* _REQUIREMENT_
Starting at the beginning of the records and going through the line containing "True or false: Mentions", copy those lines with "chart" changed to "graph" and everything else left as it is.

* _RECORDS SUPPLIED_
══════

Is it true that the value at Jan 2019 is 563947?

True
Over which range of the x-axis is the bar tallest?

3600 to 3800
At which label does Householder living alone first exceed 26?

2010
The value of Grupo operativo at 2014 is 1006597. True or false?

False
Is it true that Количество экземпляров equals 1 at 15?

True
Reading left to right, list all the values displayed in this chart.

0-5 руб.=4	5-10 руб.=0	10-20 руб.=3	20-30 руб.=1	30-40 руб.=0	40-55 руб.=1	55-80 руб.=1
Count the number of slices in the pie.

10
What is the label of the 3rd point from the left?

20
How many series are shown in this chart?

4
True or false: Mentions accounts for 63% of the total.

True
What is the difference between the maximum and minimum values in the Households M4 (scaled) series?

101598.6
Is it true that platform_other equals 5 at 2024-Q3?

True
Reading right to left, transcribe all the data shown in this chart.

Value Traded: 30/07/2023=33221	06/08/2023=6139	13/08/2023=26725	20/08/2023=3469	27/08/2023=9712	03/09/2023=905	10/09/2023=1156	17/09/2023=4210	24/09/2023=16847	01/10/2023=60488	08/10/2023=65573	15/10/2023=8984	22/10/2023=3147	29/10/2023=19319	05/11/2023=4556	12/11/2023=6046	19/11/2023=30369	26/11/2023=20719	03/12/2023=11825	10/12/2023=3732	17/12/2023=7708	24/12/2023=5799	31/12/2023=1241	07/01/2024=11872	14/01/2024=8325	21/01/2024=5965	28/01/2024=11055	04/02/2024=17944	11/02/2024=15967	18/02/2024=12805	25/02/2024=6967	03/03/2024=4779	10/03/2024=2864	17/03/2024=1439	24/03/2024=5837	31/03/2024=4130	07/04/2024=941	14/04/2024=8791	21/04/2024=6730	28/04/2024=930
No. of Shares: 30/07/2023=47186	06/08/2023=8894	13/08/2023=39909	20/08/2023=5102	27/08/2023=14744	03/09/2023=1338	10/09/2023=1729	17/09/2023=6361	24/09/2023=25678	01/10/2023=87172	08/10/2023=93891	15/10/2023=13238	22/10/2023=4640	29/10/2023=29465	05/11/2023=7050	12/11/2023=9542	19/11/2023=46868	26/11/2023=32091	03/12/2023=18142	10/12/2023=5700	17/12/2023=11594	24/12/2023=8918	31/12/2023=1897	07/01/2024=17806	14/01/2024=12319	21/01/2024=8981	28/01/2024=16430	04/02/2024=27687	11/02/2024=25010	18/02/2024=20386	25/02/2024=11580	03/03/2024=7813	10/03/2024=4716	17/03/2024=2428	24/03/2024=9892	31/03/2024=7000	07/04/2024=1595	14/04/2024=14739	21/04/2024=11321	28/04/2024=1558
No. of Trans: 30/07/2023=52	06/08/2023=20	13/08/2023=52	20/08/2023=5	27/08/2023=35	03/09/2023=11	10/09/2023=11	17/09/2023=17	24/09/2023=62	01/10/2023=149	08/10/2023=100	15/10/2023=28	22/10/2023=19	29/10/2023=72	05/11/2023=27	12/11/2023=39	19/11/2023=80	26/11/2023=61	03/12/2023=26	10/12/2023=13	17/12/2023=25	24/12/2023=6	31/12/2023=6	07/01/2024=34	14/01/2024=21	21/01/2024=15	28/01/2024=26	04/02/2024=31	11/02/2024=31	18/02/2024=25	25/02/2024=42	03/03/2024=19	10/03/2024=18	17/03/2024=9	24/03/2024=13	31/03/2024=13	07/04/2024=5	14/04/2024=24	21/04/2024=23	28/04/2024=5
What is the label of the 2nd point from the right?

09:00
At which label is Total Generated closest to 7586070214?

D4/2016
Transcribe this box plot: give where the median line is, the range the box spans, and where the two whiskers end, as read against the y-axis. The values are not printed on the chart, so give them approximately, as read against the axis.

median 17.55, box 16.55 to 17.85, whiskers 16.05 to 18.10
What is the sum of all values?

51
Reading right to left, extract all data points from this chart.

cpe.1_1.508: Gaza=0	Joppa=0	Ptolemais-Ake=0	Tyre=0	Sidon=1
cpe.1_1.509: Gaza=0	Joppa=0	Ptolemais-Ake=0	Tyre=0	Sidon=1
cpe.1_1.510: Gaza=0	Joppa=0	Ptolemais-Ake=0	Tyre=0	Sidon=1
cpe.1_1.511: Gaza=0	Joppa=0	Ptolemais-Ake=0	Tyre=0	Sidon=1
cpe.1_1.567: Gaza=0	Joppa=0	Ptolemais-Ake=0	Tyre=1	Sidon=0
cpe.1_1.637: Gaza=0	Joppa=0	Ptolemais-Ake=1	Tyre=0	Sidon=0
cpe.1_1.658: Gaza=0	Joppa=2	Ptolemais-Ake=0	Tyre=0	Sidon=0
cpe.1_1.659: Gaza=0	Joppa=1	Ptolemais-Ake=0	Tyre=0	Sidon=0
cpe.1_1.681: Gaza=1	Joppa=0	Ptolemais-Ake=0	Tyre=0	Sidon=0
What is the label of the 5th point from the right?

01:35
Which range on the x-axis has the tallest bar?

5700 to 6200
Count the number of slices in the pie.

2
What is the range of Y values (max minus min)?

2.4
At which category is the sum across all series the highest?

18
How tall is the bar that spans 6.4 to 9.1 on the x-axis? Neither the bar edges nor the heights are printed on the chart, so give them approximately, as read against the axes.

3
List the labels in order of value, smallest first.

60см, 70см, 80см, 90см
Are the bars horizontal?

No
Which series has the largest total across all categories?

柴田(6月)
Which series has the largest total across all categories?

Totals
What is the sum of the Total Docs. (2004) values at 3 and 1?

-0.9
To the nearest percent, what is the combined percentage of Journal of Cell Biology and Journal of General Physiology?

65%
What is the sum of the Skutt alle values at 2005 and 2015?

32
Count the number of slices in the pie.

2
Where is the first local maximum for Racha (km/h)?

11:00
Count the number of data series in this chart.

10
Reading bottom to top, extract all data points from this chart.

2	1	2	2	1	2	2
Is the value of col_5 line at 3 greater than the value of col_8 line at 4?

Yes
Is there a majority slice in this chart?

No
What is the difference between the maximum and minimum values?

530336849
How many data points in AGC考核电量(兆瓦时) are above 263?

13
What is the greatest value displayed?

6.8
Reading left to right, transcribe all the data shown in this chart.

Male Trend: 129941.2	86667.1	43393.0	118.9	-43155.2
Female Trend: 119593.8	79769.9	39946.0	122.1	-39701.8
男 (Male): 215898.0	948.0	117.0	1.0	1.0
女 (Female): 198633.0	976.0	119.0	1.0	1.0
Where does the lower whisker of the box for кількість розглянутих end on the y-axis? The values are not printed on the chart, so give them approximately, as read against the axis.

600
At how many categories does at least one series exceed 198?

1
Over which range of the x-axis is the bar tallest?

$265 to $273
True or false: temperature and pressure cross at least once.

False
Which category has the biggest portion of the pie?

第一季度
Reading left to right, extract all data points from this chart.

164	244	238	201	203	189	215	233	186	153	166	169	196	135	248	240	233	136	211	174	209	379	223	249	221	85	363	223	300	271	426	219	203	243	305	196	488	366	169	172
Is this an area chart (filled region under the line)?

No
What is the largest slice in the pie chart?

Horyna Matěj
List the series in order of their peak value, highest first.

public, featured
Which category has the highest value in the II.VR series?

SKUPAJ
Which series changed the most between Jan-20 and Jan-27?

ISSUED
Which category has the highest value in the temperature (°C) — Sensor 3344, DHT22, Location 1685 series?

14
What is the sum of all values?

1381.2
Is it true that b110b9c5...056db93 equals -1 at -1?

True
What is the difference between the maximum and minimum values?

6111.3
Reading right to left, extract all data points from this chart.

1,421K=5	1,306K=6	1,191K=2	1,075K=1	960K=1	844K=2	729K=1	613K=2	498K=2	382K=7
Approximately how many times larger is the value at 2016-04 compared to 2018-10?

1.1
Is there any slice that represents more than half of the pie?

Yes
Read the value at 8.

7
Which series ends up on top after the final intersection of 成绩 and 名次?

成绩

══════

* _ANSWER FOR THE TASK_
Is it true that the value at Jan 2019 is 563947?

True
Over which range of the x-axis is the bar tallest?

3600 to 3800
At which label does Householder living alone first exceed 26?

2010
The value of Grupo operativo at 2014 is 1006597. True or false?

False
Is it true that Количество экземпляров equals 1 at 15?

True
Reading left to right, list all the values displayed in this graph.

0-5 руб.=4	5-10 руб.=0	10-20 руб.=3	20-30 руб.=1	30-40 руб.=0	40-55 руб.=1	55-80 руб.=1
Count the number of slices in the pie.

10
What is the label of the 3rd point from the left?

20
How many series are shown in this graph?

4
True or false: Mentions accounts for 63% of the total.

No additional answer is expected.